In the study, Rajpurkar and colleagues from Stanford University and New York University sought to evaluate the performance of these techniques for the interpretation of chest x-rays. The researchers used three common convolutional neural network (CNN) models to evaluate seven different saliency methods: Grad-CAM, Grad-CAM++, Integrated Gradients, Eigen-CAM, DeepLIFT, Layer-Wise Relevance Propagation, and Occlusion. An ensemble of 30 CNNs were trained and evaluated for each combination of saliency method and model architecture.
Each of these algorithms processed chest x-rays in the holdout test set of the CheXpert publicly available chest x-ray dataset to obtain image-level predictions for 10 pathologies: airspace opacity, atelectasis, cardiomegaly, consolidation, edema, enlarged cardiomediastinum, lung lesion, pleural effusion, pneumothorax, and support devices.
The performance of these saliency method segmentations was compared with ground-truth radiologist segmentations established by two board-certified radiologists with 18 and 27 years of experience, respectively. In addition, segmentations produced by a separate group of three radiologists from Vietnam with 9, 10, and 18 years of experience, respectively, were also compared with the ground-truth segmentations to establish a human benchmark localization performance, according to the authors.
Underperformance
Although Grad-CAM localized pathologies better than the six other saliency methods, all performed significantly worse than the human readers. On average, the saliency method was 24% worse than the human benchmark when comparing the average overlap in results between the saliency method and the human benchmark.

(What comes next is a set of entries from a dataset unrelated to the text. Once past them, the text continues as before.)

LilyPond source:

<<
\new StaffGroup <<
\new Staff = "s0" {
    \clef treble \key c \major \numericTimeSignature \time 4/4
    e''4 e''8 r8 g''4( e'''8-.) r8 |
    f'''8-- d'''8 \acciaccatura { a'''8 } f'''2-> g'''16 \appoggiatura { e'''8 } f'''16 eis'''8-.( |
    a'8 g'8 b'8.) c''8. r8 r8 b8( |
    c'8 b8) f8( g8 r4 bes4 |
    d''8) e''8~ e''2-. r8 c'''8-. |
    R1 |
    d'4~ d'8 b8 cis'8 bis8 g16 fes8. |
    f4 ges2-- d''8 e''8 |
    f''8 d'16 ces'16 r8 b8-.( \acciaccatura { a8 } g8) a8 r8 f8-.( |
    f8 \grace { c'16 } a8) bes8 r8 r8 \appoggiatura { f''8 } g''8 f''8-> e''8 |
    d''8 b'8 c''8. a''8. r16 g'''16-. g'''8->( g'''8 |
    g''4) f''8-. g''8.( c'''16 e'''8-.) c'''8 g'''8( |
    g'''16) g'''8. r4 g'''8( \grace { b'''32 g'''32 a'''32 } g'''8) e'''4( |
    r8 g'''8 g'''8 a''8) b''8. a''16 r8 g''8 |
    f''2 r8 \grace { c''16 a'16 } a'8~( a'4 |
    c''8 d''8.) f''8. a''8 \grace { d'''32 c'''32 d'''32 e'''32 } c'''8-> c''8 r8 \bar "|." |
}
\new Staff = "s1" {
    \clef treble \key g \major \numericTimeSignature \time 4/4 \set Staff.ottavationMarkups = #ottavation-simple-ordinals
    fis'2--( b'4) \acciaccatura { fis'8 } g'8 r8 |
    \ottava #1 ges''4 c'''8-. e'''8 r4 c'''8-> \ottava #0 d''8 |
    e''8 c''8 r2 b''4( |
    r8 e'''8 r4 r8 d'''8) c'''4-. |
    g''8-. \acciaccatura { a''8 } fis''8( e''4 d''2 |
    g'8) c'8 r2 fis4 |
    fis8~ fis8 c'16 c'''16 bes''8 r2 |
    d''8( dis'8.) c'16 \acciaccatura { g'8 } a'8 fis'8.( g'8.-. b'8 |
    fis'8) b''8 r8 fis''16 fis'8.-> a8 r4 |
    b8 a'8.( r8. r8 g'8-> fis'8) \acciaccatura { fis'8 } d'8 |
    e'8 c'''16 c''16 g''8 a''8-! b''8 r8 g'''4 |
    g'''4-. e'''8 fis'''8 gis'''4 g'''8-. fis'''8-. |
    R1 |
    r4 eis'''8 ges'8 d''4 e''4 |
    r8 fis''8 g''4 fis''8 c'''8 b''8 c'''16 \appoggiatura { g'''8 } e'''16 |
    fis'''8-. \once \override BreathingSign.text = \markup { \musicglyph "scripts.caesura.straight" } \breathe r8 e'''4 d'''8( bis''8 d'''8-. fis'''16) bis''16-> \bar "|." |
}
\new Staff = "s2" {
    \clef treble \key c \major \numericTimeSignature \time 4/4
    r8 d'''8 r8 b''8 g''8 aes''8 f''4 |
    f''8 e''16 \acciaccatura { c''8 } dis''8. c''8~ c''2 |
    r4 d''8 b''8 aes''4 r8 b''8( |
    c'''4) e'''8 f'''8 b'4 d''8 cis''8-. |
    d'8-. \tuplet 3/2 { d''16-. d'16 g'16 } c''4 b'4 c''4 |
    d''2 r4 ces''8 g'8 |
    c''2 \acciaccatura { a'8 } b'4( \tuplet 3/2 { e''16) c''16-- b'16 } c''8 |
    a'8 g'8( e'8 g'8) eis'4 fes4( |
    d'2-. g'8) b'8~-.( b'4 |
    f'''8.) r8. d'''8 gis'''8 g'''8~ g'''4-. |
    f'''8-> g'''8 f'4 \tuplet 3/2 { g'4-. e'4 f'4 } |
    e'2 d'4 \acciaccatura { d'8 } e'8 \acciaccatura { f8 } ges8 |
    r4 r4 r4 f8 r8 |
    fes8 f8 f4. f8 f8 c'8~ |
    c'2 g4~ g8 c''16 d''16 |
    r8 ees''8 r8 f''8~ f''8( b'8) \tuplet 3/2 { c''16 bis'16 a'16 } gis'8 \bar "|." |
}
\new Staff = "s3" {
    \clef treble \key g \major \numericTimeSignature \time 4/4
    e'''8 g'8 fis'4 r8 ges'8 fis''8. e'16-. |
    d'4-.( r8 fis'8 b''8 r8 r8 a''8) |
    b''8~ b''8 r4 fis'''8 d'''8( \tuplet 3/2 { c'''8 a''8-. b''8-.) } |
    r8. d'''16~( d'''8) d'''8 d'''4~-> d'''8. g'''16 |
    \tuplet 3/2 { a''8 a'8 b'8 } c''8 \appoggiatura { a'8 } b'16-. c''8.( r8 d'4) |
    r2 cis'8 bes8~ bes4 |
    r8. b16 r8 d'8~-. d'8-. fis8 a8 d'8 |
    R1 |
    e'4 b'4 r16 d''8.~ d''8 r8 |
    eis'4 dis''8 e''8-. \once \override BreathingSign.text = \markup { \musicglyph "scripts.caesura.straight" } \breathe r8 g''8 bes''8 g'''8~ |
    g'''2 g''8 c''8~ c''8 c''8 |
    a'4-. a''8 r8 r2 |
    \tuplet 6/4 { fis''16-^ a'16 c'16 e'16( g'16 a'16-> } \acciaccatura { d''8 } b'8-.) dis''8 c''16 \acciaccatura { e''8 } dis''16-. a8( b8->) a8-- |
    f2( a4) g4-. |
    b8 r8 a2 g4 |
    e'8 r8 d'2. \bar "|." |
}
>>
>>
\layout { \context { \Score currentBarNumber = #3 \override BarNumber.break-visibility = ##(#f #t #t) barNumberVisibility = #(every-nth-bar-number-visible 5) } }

As for the specific pathologies, the saliency method was 76.2% worse than the human benchmark.
In other findings, the researchers noted that the gap in performance between Grad-CAM and the human results was largest for smaller pathologies and for those that had more complex shapes. Furthermore, they concluded that the AI model's confidence in its findings is positively correlated with Grad-CAM localization performance.
Although clinical practices are already using saliency maps as a quality assurance tool for computer-aided detection (CAD) methods, such as chest x-ray models, this feature should be applied with caution and a healthy dose of skepticism in light of the new results, according to the researchers.
"This work is a reminder that care should be taken when leveraging common saliency methods to validate individual clinical decisions in deep learning-based workflows for medical imaging," the authors wrote.
To assist in further research, the group has released its development dataset -- called CheXlocalize -- of its expert segmentations. It can be downloaded from GitHub.